According to a new study, the pandemic, far from reducing anti-Muslim hate crimes has accelerated some of the worst narratives against Islam and Muslims.
A new report on Islamophobia in Europe has warned that hate crimes against Muslims in the continent have “worsened, if not reached a tipping point,” over the last two years.
The pandemic resulted in relatively fewer physical attacks on Muslims and their places of worship, but that didn’t result in less hate speech. Instead, according to the authors, there was an increase in online hate speech, which has longer-term implications for how Islamophobia is tackled across the continent.
Enes Bayrakli, one of the report’s co-authors, described the increase of online abuse directed at Muslims as a “significant trend.”
“This is worrying because online narratives don’t stay online and can create a climate for physical attacks to occur in the real world,” said Bayrakli speaking to TRT World.
A report in 2020 looking at online trends of Islamophobia found ubiquitous examples of fake news, which included themes that Muslims were super-spreaders of Covid-19, that mosques were covid vectors or that pandemic rules were applied more leniently towards Muslims out of fear of being accused of racism.
Such fake news stories represented an intersection and a development in narratives against Muslims that are common themes amongst Islamophobes.
Mainstream media outlets also contributed to the idea of linking images of Muslims to the pandemic and therefore legitimising negative tropes about Muslims and the pandemic.
Another important feature of this year’s Islamophobia report is the cover image depicting the French President Emmanuel Macron.
When asked why this was significant, Bayrakli said that “Macron has become the face of institutional and structural Islamophobia in Europe. His policies are directly targeting, discrimination and criminalising Muslims in France.”
There are few countries in Europe where Islam and Muslims face as much scrutiny as they do in France.
“There are of course other politicians in Europe who are following the same policies as France,” says Bayrakli, but France is applying “Islamophobic practices at the state level in dealing with their Muslim minorities,” he added.
This week alone saw two mosques attacked in France against a backdrop of rising anti-Muslim rhetoric from the countries political establishment, which increasingly frames Muslims as the threat within.
France has closed down more than 17 mosques for violating vague “security laws” or not having the right “safety standards” in the last two years. An additional 89 mosques are also under surveillance.
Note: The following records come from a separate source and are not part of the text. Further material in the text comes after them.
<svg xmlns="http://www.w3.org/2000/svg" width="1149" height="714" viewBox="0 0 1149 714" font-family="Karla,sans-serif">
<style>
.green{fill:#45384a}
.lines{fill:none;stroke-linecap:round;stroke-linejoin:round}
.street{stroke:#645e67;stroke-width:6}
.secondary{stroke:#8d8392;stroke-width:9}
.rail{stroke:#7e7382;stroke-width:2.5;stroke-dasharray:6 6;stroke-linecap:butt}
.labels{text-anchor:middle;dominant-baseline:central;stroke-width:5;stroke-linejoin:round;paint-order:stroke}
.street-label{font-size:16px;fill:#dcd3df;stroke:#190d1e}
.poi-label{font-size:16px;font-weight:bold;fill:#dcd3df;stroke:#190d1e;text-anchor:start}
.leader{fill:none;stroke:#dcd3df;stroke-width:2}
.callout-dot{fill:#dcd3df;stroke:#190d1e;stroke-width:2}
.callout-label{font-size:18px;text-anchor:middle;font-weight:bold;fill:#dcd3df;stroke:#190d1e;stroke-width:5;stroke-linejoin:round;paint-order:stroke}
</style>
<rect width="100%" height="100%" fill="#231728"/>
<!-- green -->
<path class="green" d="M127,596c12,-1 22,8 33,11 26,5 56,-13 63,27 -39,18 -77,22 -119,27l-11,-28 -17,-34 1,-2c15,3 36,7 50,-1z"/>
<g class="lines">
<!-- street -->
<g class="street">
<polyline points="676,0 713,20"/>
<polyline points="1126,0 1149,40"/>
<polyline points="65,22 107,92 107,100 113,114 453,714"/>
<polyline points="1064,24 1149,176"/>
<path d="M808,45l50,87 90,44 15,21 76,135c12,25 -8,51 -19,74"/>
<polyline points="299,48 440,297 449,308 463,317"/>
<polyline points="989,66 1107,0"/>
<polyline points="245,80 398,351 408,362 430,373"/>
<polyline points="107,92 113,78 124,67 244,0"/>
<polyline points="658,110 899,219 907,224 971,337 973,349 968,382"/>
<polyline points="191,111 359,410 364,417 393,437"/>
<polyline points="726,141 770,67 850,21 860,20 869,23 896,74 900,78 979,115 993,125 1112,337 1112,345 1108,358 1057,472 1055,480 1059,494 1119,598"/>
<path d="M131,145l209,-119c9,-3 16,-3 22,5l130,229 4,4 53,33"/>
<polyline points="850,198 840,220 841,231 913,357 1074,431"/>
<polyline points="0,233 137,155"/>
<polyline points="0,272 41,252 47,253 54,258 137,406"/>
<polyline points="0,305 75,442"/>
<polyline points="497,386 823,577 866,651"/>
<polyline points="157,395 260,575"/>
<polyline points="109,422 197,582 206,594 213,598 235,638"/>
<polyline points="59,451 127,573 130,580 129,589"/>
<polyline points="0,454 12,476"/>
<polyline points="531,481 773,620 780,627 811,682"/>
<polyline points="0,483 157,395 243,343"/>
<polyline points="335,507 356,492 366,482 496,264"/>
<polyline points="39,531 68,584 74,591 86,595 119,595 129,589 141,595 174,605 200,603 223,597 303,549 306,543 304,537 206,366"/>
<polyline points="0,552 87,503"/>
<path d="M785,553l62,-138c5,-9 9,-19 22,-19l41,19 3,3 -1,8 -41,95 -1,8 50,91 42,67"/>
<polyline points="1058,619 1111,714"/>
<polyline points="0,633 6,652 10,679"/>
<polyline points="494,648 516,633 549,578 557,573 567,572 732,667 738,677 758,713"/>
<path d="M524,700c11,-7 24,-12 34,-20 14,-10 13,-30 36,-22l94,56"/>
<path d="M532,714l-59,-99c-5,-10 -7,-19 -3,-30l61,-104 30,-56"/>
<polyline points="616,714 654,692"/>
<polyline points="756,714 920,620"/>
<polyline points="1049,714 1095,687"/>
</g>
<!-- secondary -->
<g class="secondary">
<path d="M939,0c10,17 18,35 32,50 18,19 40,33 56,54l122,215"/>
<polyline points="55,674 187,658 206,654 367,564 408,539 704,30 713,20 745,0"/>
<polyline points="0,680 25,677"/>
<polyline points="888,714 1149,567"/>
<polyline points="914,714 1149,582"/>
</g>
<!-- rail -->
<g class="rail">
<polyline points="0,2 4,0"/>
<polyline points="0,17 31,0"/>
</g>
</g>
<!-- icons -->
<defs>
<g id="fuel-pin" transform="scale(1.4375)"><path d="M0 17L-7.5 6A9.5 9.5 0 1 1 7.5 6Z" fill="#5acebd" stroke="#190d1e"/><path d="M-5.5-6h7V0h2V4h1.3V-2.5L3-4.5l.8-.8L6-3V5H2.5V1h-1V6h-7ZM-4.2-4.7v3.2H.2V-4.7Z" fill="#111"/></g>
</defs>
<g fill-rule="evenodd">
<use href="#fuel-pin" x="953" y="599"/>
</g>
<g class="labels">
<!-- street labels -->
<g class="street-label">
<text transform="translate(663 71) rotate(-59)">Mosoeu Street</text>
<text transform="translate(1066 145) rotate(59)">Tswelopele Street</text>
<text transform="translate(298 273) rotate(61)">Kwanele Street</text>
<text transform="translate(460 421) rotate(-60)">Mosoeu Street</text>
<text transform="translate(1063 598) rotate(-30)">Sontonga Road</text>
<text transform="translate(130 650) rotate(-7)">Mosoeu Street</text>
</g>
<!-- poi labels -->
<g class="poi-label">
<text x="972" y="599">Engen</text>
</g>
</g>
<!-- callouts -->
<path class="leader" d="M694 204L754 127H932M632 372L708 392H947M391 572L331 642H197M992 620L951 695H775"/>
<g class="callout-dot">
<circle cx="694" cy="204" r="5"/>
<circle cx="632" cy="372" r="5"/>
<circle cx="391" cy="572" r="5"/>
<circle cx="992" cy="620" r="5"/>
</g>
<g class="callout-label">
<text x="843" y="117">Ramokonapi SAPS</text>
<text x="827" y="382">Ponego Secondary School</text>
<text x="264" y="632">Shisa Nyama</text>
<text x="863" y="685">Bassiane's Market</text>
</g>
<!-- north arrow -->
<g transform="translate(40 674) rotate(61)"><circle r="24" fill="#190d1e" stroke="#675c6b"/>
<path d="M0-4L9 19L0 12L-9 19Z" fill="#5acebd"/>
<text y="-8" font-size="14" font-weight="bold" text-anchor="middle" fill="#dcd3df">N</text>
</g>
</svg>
According to this year’s report on Islamophobia, France’s systemic pressure on Muslims has resulted in unprecedented “increasing number of police searches, threats of eviction, as well as mosques and school closures, including the dissolution of a humanitarian NGO and a human rights organisation defending Muslims in France against racism and discrimination.”
When put together these actions, the report warned, “threatened the fundamental freedoms of Muslims.”
Other findings in the report
While in many countries in Europe, Islamophobic crimes went down, according to this year’s Islamophobia report, Germany bucked the trend.
More than 901 Islamophobic crimes were committed across Germany in 2020, 146 of which targeted mosques and 48 of which targeted people. At the same time, anti-Muslim social movements organised their rallies despite the pandemic.
The report criticised many European states for failing to report Islamophobic incidents as a separate category of hate crime.
“The recording of anti-Muslim/Islamophobic crimes by the police as a separate category of hate crime is essential to uncover the real extent of this problem and to develop counter-strategies to combat it.”
Muslims in Austria also faced another difficult year, with hate crimes more than doubling to 812 reported incidents.
According to the report, the Muslim community in Austria has also faced another challenging year.
Earlier this year, Austrian civil society groups came out strongly against a “state-directed racist and Islamophobic campaign”, which saw authorities raid countless Muslim homes in 60 raids in November of 2020.
The raids were carried out at the behest of the then country’s right-wing Interior Minister, Karl Nehammer, resulting in heavily armed forces violently breaking into homes early in the morning.
The government hailed the raids as a success. However, the lack of results has cast doubt on the aim of the raids in a country that has increasingly seen an increase in anti-Muslim rhetoric.